Global capital markets volatility, a continued low interest rate environment and increased financial regulation are just some of the pressures real estate investors are facing at this point in the cycle, prompting strategy tweaks with a renewed focus on capital preservation.

“Financing was harder to get this year and will continue to be tricky in certain sectors. High Volatility Commercial Real Estate (HVCRE) rules, for instance, have made it harder to get financing for new developments. Risk retention rules set to go into effect later this year [are] already affecting CMBS. Obtaining financing for properties in tertiary markets has also grown more difficult,” says Greg MacKinnon, director of research for Pension Real Estate Association (PREA), a non-profit trade association.

Pricing on assets has stabilized since the end of the second quarter, according to MacKinnon, but lower returns are expected for 2017 and 2018. PREA’s consensus survey indicates return expectations of 8.4 percent on commercial real estate investments for full-year 2016, 6.8 percent for 2017 and 5.7 percent in 2018. “But we are living in a low return world. We are not at a peak, but at a plateau,” MacKinnon says.

So what are investors targeting this year? “Value-added, core and opportunistic funds continue to be the most favoured strategies by those investors that plan to be active in the real estate asset class, and appetite for these strategies remains relatively unchanged from the previous year. This suggests that investors are still targeting a diverse range of real estate exposure, with no significant move to either higher risk /return strategies or a flight to quality,” says Andrew Moylan, head of real estate products at London-based research firm Preqin. 

In the face of volatile capital markets trends, the Federal Reserve remains in wait-and-see mode, for now. During its July meeting, the agency indicated it may be inching closer to a hike later this year, though for now the rate remains the same. A small increase in interest rates would be welcome to some investors. Low interest rates can buoy certain property types, but as capital seeks to preserve itself, interest rates that are kept too low also pose a concern.

"Our investors worry more about negative interest rates. There is fear that we could go into negative interest rates,” says Jay Rollins, CEO of JCR Capital, a Denver-based alternative investment management firm.

"There is a higher degree of uncertainty among investors, and uncertainty is the enemy of both economic growth and capital market fluidity. At this point I would not be surprised to see more contraction in deal volume and easing off of transactions,” says Peter Muoio, head of research for Ten-X, an online real estate transaction marketplace.

Fallout from Brexit?

The knee-jerk reaction to Brexit and resulting short-term fallout, which included the freezing of U.K. property market funds, has leveled off.

"The severe concern we saw immediately following Brexit has faded very quickly. Outside of London, nobody is really panicking. Generally speaking, investors in the U.S. are taking a wait-and-see approach. It could take months to years to see the full implications of Brexit,” MacKinnon says.

Still, analysts and capital market experts say investors are proceeding with caution.

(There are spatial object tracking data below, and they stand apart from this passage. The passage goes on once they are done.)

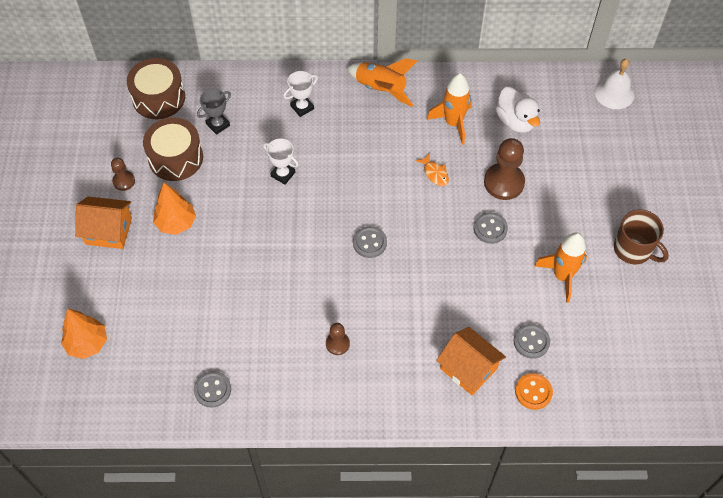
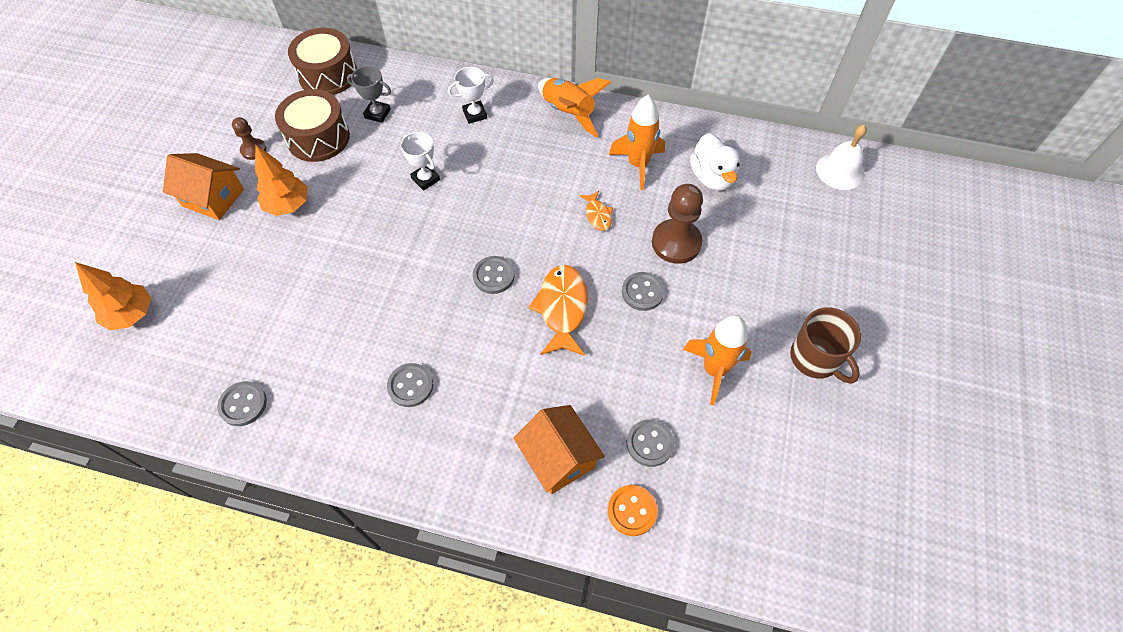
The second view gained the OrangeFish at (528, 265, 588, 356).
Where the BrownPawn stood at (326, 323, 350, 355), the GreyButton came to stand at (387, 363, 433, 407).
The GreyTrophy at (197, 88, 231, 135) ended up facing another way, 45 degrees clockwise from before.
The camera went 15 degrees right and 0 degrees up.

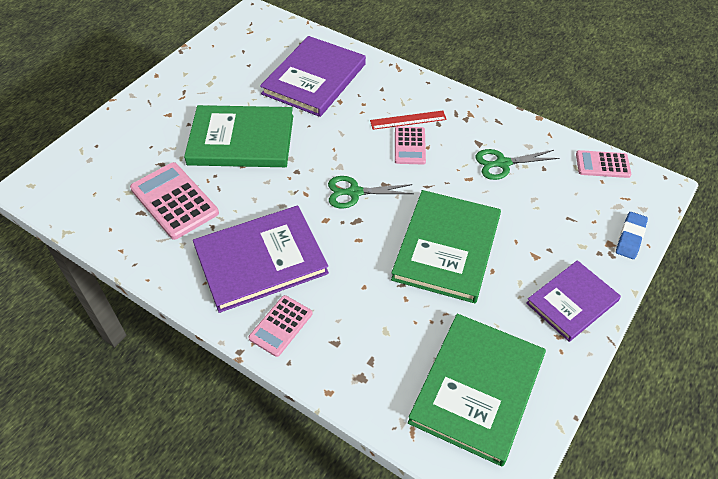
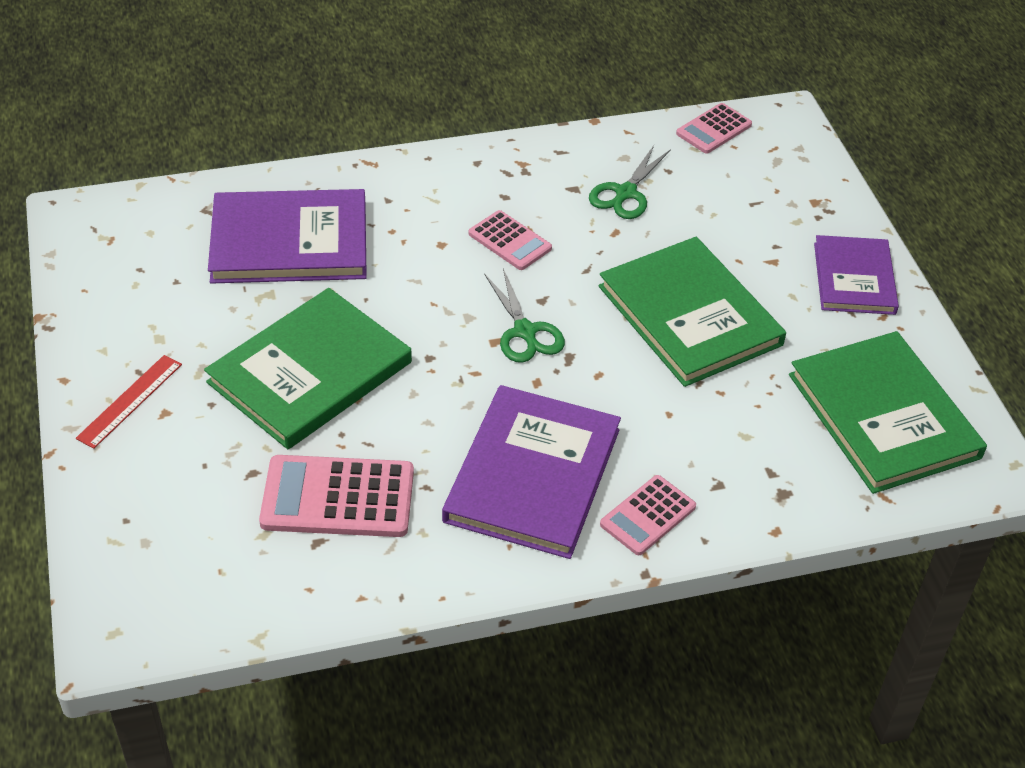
The second view lost the BlueEraser at (616, 212, 648, 259).
The RedRuler ended up elsewhere, having gone from (370, 111, 447, 130) to (76, 355, 182, 449).
The PinkCalculator at (248, 295, 313, 357) ended up facing another way, 60 degrees clockwise from before.
The PurpleBook at (260, 36, 366, 117) ended up facing another way, 75 degrees counterclockwise from before.
The GreenScissors at (328, 176, 414, 208) ended up facing another way, 60 degrees counterclockwise from before.
The camera went 50 degrees left and 5 degrees down.

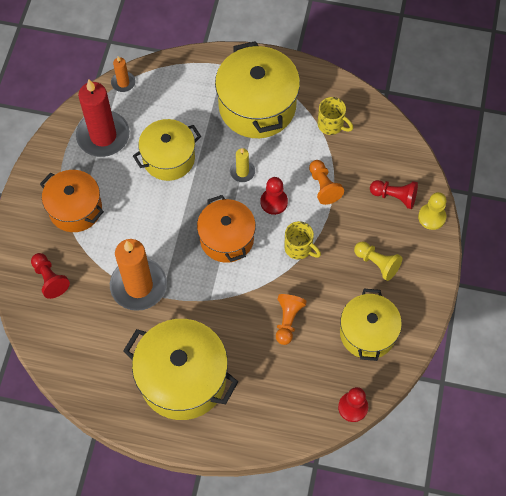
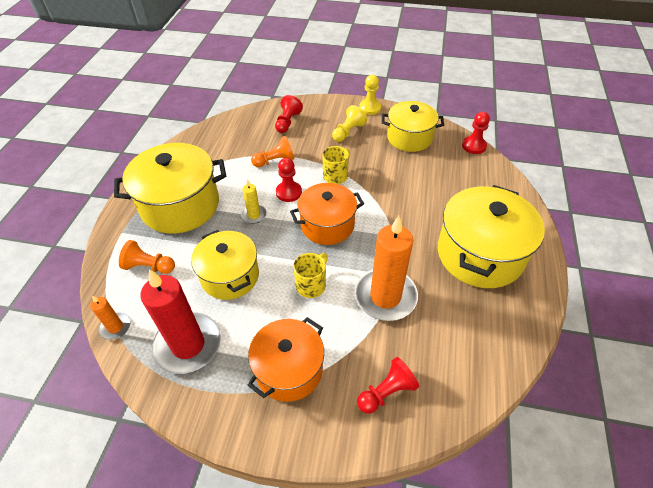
The OrangePawn ended up elsewhere, having gone from (276, 294, 307, 345) to (119, 240, 175, 274).
The YellowMug ended up elsewhere, having gone from (318, 97, 353, 135) to (293, 253, 328, 298).
The YellowPawn ended up elsewhere, having gone from (418, 192, 447, 230) to (359, 75, 381, 115).
The camera went 90 degrees left and 15 degrees down.

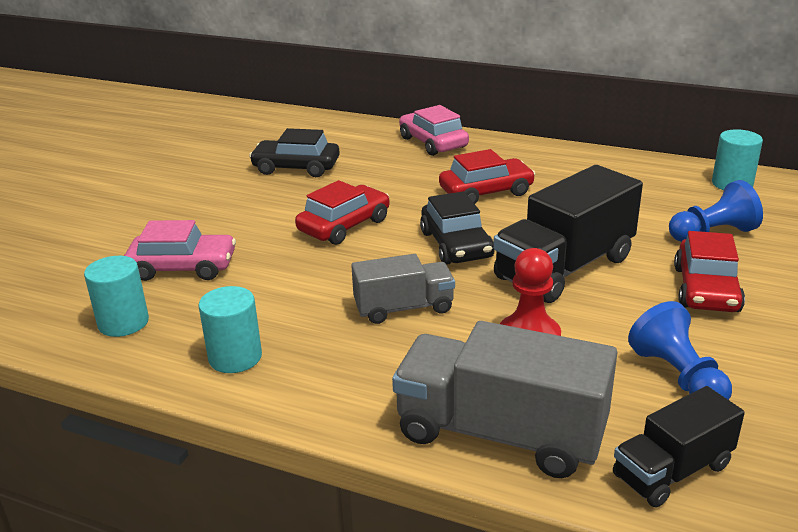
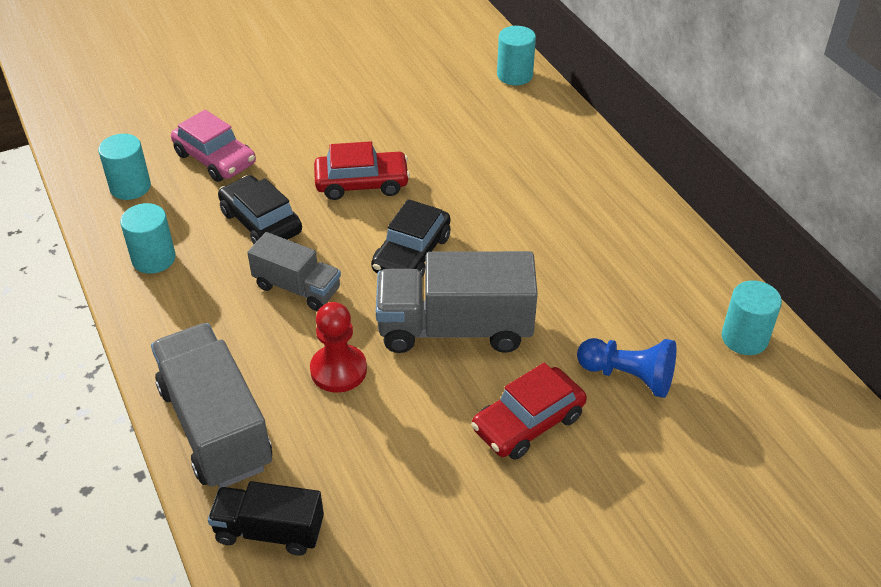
The second view lost the PinkCar at (399, 105, 469, 156).
The second view lost the RedCar at (439, 149, 535, 204).
The second view lost the BluePawn at (628, 301, 732, 400).
The second view gained the TurquoiseCylinder at (497, 26, 536, 85).
The BlackCar ended up elsewhere, having gone from (249, 128, 340, 177) to (218, 175, 302, 244).
What was the BlackTruck at (493, 165, 643, 303) turned into the GreyTruck at (376, 251, 538, 353).
The camera went 40 degrees right and 15 degrees up.

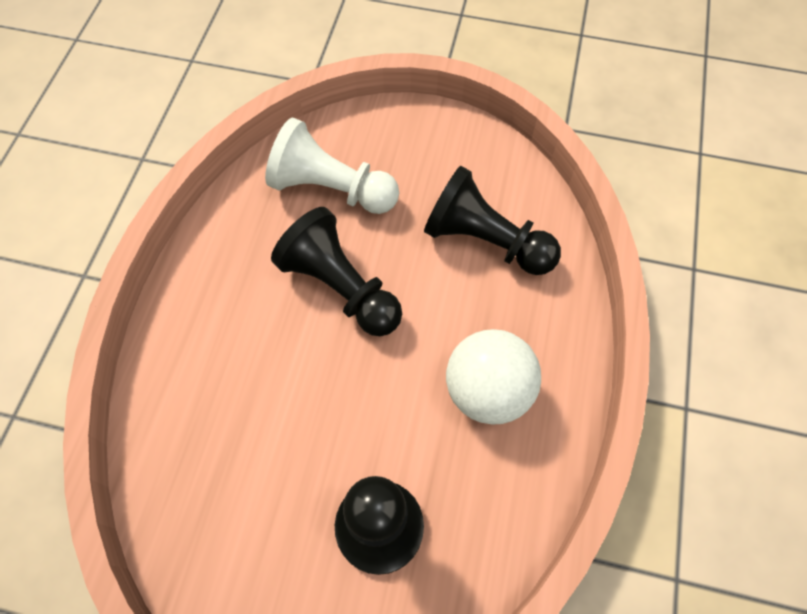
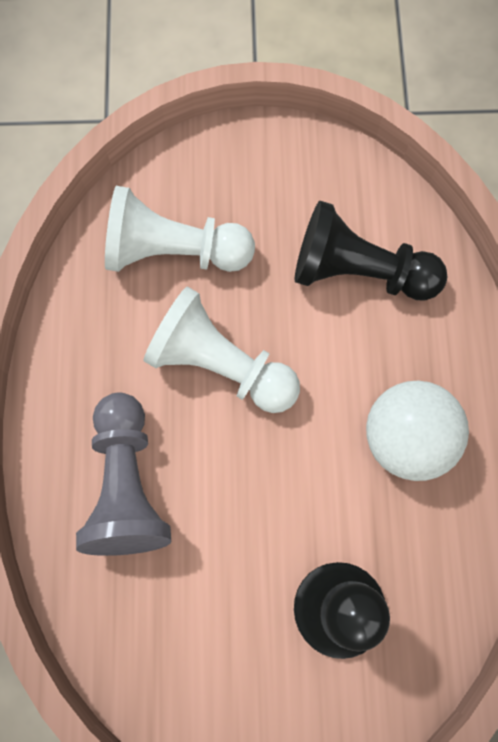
The second view gained the GreyPawn at (76, 392, 171, 556).
What was the BlackPawn at (271, 207, 402, 336) turned into the WhitePawn at (144, 286, 300, 413).
The camera went 15 degrees left and 10 degrees up.

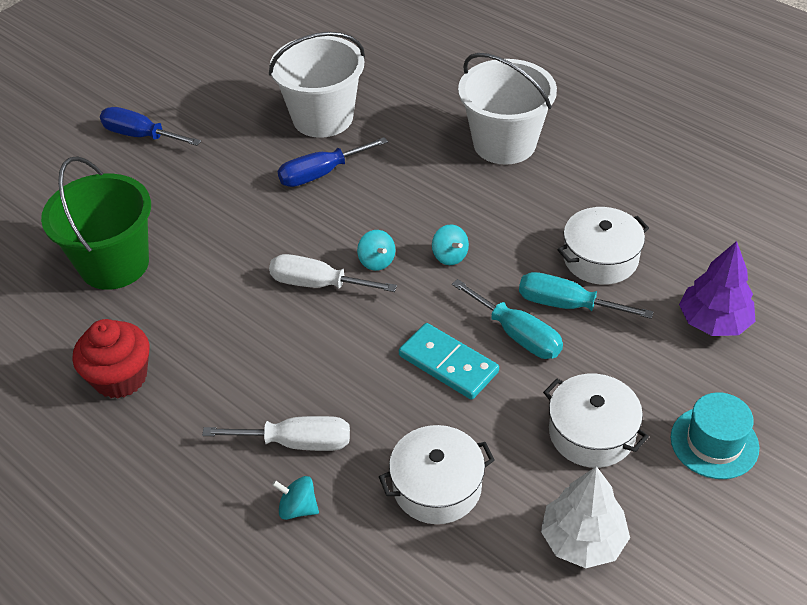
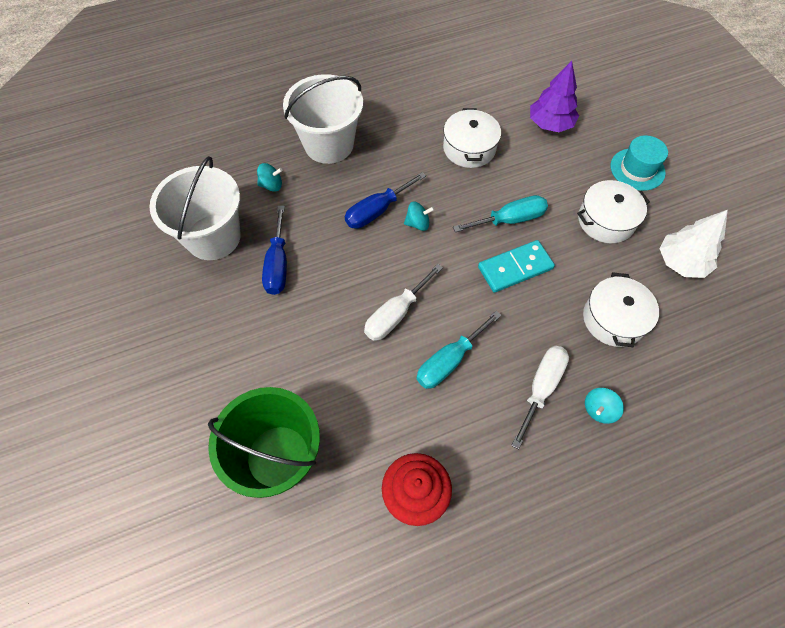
The BlueScrewdriver ended up elsewhere, having gone from (100, 107, 201, 146) to (345, 172, 426, 229).
The TurquoiseSpinningTop ended up elsewhere, having gone from (357, 230, 395, 271) to (257, 163, 283, 192).
The TurquoiseScrewdriver ended up elsewhere, having gone from (519, 272, 654, 319) to (416, 311, 502, 389).
The camera went 65 degrees left and 15 degrees up.

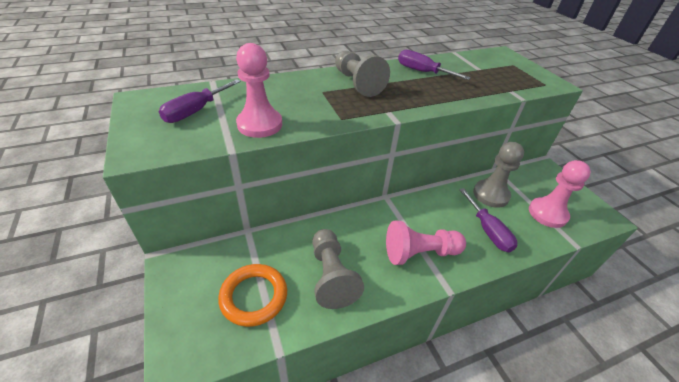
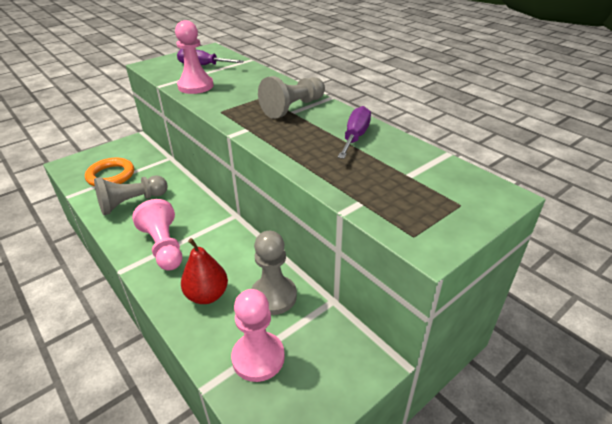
Where the PurpleScrewdriver stood at (459, 188, 517, 252), the RedPear came to stand at (181, 238, 228, 304).
The camera went 75 degrees right and 5 degrees down.

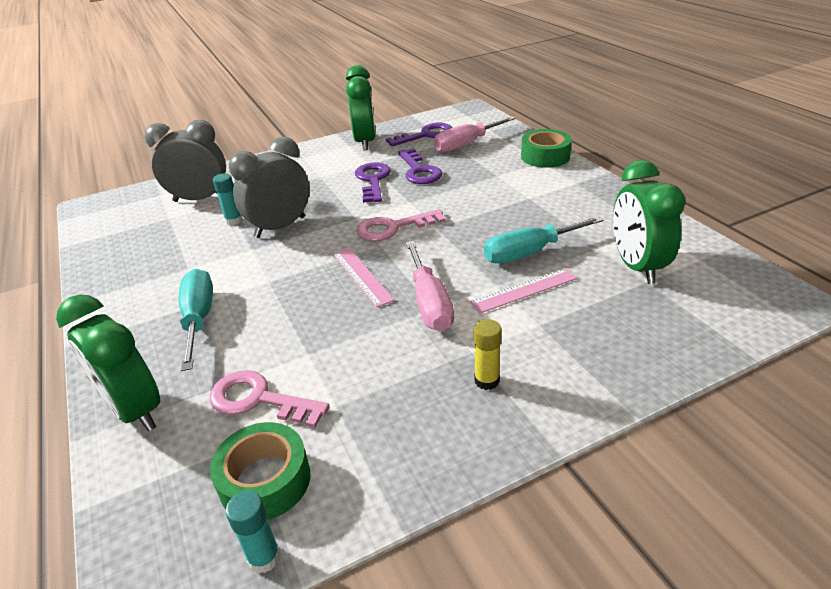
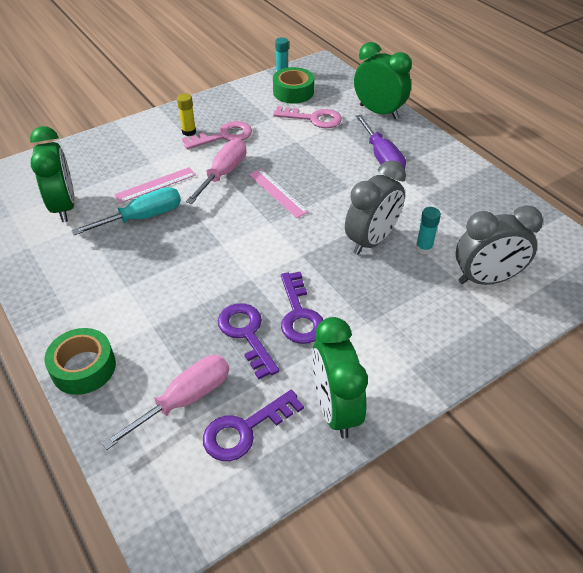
The PinkKey ended up elsewhere, having gone from (356, 209, 446, 241) to (182, 121, 252, 149).
What was the TurquoiseScrewdriver at (179, 269, 213, 371) turned into the PurpleScrewdriver at (356, 115, 406, 169).
The PinkScrewdriver at (405, 241, 454, 331) ended up facing another way, 45 degrees clockwise from before.
The camera went 170 degrees right and 10 degrees up.

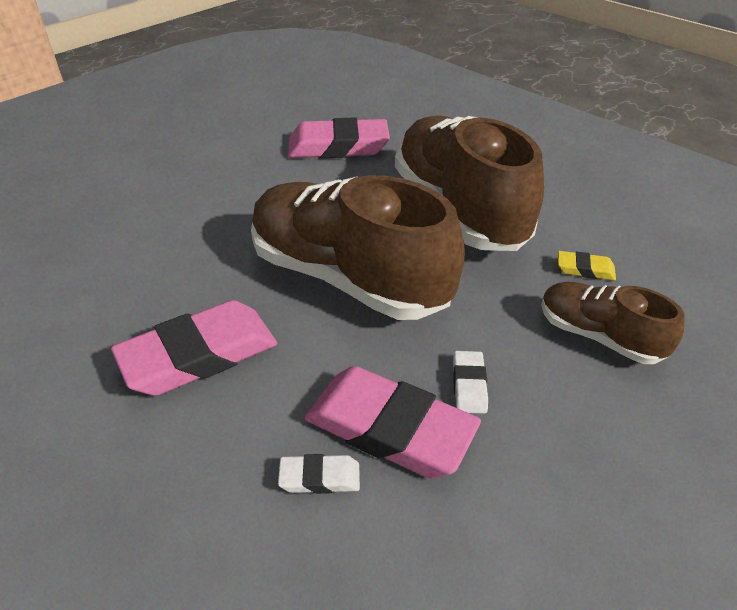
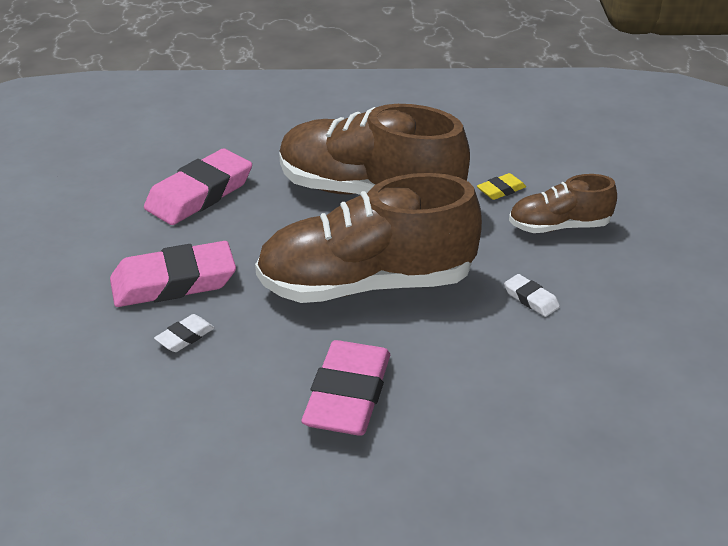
The WhiteEraser ended up elsewhere, having gone from (278, 454, 360, 494) to (154, 314, 215, 352).
The PinkEraser ended up elsewhere, having gone from (304, 366, 481, 478) to (110, 241, 236, 307).
The camera went 45 degrees left and 5 degrees down.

“The investor base is very nervous and waiting for a shoe to drop. Interest rates will be lower for longer. We have been in a sub-2.0 [percent] treasury environment for quite some time. Bonds are not paying as well and there is no earnings growth. We have seen pullback from investors, who remain cautious. What does that mean for commercial real estate? Investing will fall into two buckets: trophy properties in gateway cities and middle market properties. Trophy properties are sure to attract more international capital for safety reasons,” Rollins says.

"There is a little bit of confusion among investors about what to expect, and changes about where they are targeting capital. There has been less interest in development and more interest in core properties. Investors are scrutinizing risks more closely," adds MacKinnon.

Muoio contends that trophy properties in markets such as New York, San Francisco, Washington, D.C. and Miami should continue to “provide a store of value.”